- Battle of Djicoroni: Part of Mali War
| Date | February 8, 2013 |
| Location | Djicoroni, Bamako, Mali |
| Result | Green Beret victory |

Belligerents
- 33rd Parachute Commando Regiment (Red Berets): Mali Malian Armed Forces National Guard of Mali; Malian Air Force; Gendarmerie Nationale (Mali); ; ;
- Casualties and losses: 2–6+ killed 13+ injured (mostly civilians)

= Battle of Djicoroni =

2013 battle of the Mali War

On February 8, 2013, fighting broke out between the Red Berets of Mali's 33rd Parachute Commando Regiment and the Green Berets in the military camp in Djicoroni, Bamako, Mali. The Red Berets supported the regime of Amadou Toumani Touré, who was overthrown in a coup led by Amadou Sanogo and supported by the Green Berets in 2012.

== Background ==
Amadou Sanogo overthrew the administration of Malian president of Amadou Toumani Touré (ATT) in 2012 due to grievances within the army, police, and national guard over ATT's lackluster handling of the Tuareg rebellion in 2012. The Red Berets of Mali's 33rd Parachute Commando Regiment, one of the most elite military units in Mali, supporting the ousted ATT, launched a counter-coup in Kati in April 2012, but failed.

On January 30, 2013, twenty-nine prisoners from the counter-coup attempt, including twenty-six soldiers and three civilians, were released from Malian detention. One of those released was Malamine Konaré, son of former Malian president Alpha Oumar Konaré. Twenty putschists remained imprisoned however, with their families organizing a protest at the Malian military camp in Djicoroni on January 31 to free them.

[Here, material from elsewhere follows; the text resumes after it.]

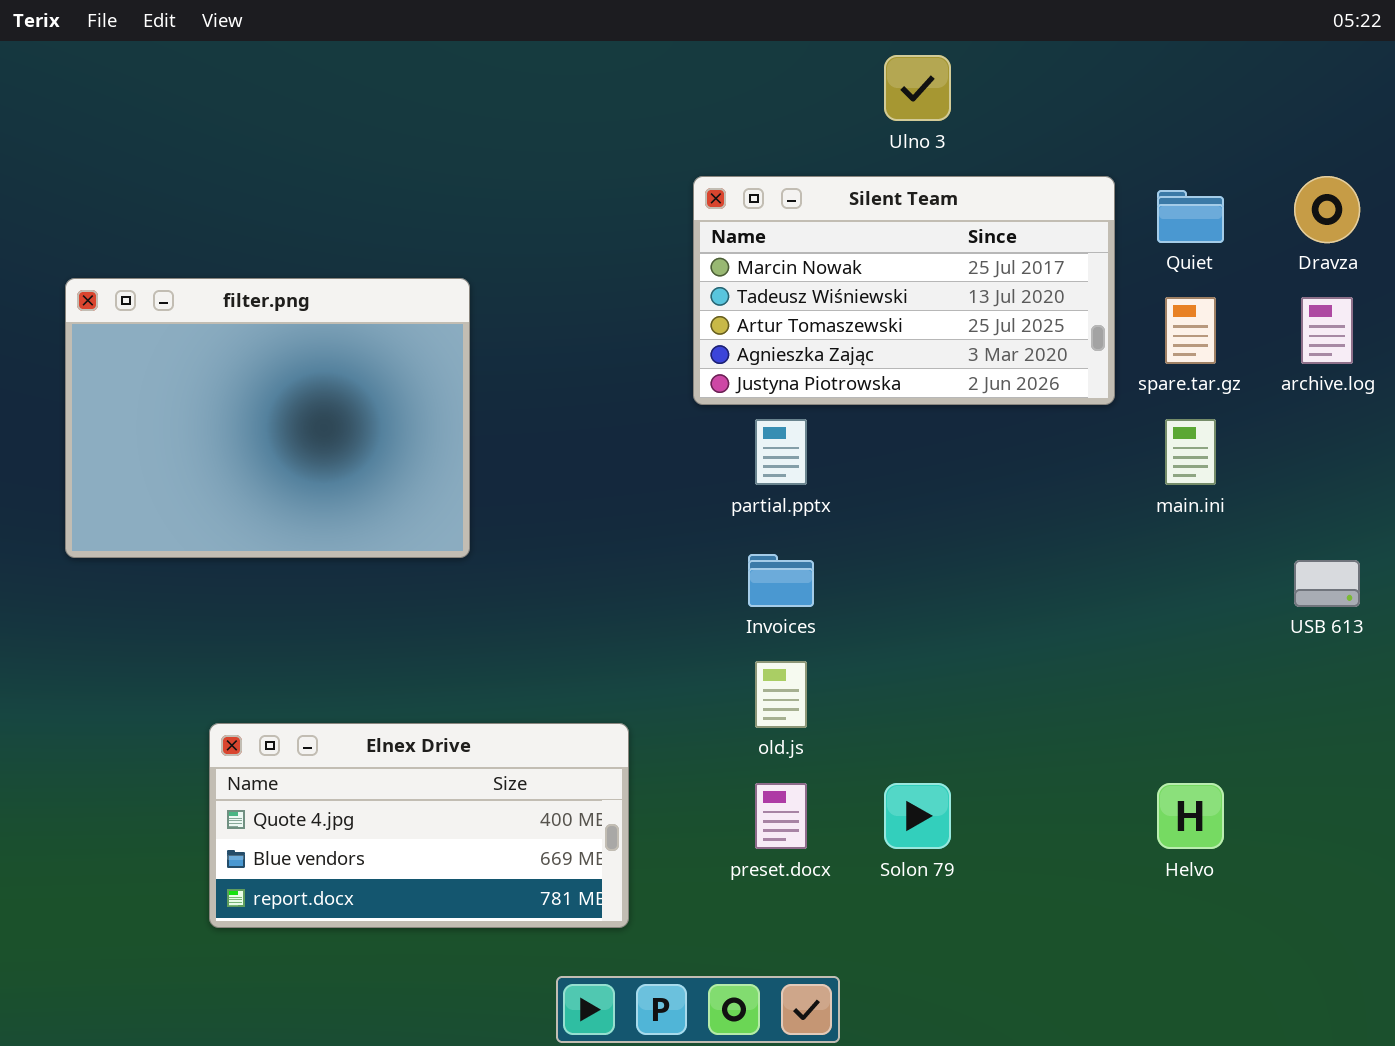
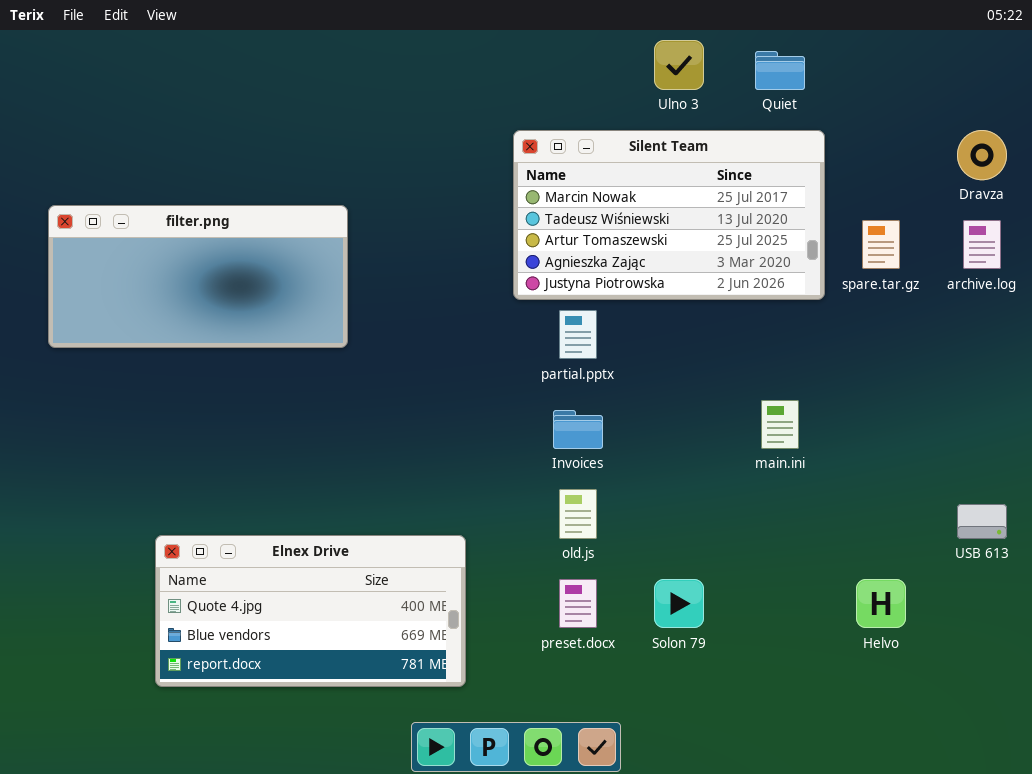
Quiet: [1157,190,1224,243] -> [755,51,805,90], moved
filter.png: [65,278,470,558] -> [48,205,348,348], resized
main.ini: [1165,419,1216,485] -> [761,400,799,449], moved
USB 613: [1294,560,1360,607] -> [957,504,1007,539], moved

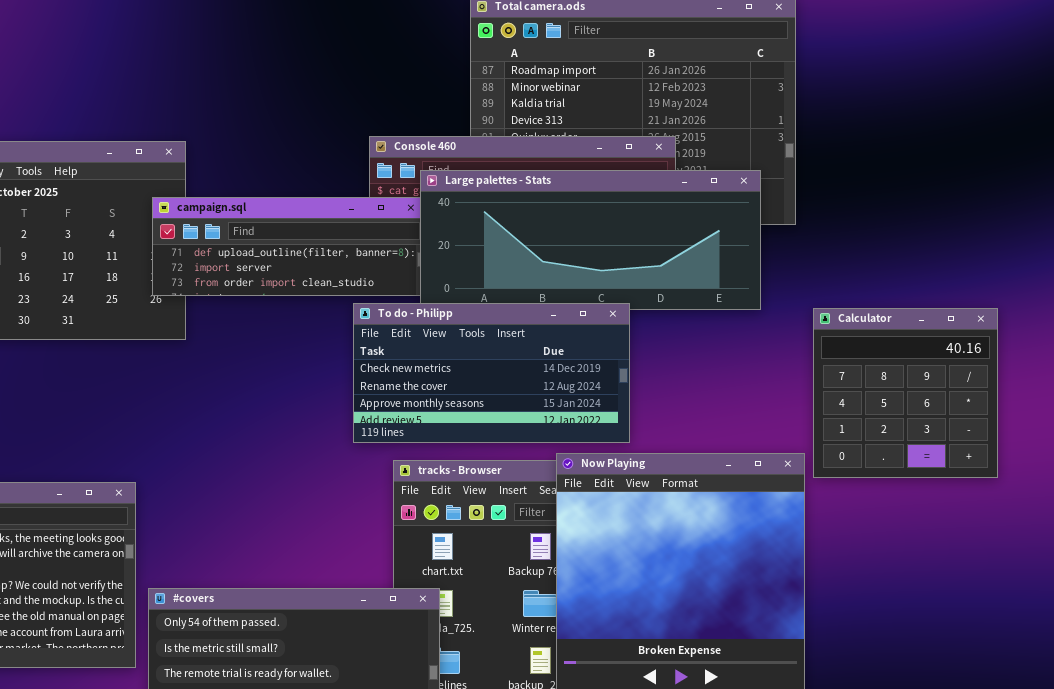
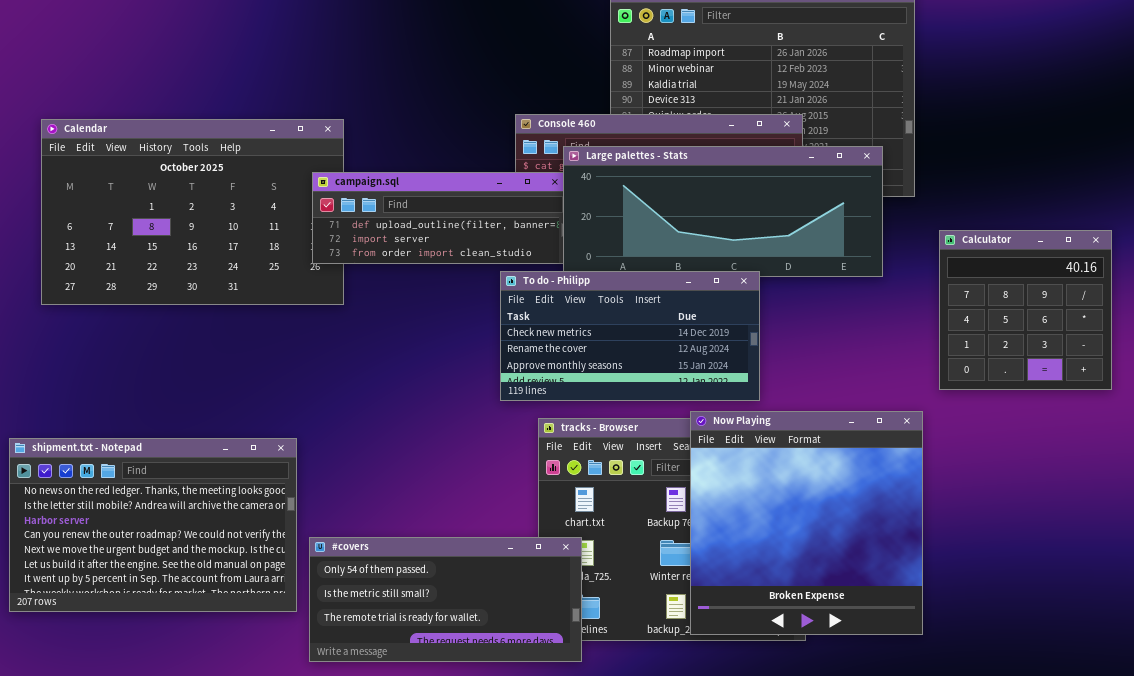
Calculator: [813,308,998,478] -> [939,230,1112,390], moved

Remaining red berets sent a message to president Dioncounda Traoré, requesting authorization to be sent to northern Mali to fight the jihadist insurgency.

On Malian national television, General Tahirou Dembélé stated that the Red Berets will be sent north to fight the Islamists alongside French forces, although in different units. Red Berets who did not oblige would be disbanded from the regiment. 417 men joined the front alongside the French, but 800 remained in Bamako out of protest.

== Battle ==
Clashes broke out at the Djicoroni military camp on February 8, where the Red Berets lived with their families. Both Red Berets and Green Berets blamed the other for instigating the clashes. The Malian Ministry of Defense stated that the Red Berets were revolting due to the "disciplinary measures" against them, while the Red Berets stated Green Berets planned and conducted the attack in defense of Sanogo.

A doctor living in the camp stated that troops of the Malian National Guard and national police invaded the camp around 5am. He stated that the Green Berets and allies "fired warning shots into the camp. Then, an 18-year-old was shot and killed. There were five women and around ten children injured by bullets." Women and children blocked the entrance to the camp by the Green Berets and allies, after they claimed they needed "to secure it." As tensions increased, one protestor stated that the Green Berets would enter the camp "over our dead bodies." This sparked clashes as the women and children picked up sticks and stones, and the Green Berets shot at them. Elements of the National Guard, Gendarmerie, the Malian Air Force, and Green Berets took part in the attack, using BRDM-2's.

Another source reported that shots first broke out in the camp around 7am, and the clashes continued until midday. A local resident testified that Green Berets arrived and surrounded the camp. Women and children were chased out of the camp, following Green Berets. Police present at the scene did not shoot, and just ran off. Further reinforcements arrived at the camp around 7am, sparking the battle.

== Aftermath ==
The first assessment detailed by a Malian official stated that one person was killed and six were wounded. Both sides had injuries, but the dead soldier was a Red Beret. A civilian nearby stated that three people were killed, a boy and two women. Five women were injured in the crossfire as well. A Malian government press release later stated that two teenagers were killed and thirteen were injured. The Red Berets stated that six people were killed, including two women and four teenagers. Another Malian military official stated that three soldiers were killed between both sides.

President Dioncounda Traoré urged calm between the two sides, and a French mission that arrived in Bamako that same day stated the "army was in a state of despair." Malian junta officials arrested various Red Berets, with General Yamoussa Camara siding with Sanogo on a military crackdown on the Red Berets, labeling them as deserters. Prime Minister Django Sissoko led political negotiations with the Red Berets in the days after the battle. Sissoko on February 15 stated that the Red Berets would no longer be disbanded, and instead "restructured".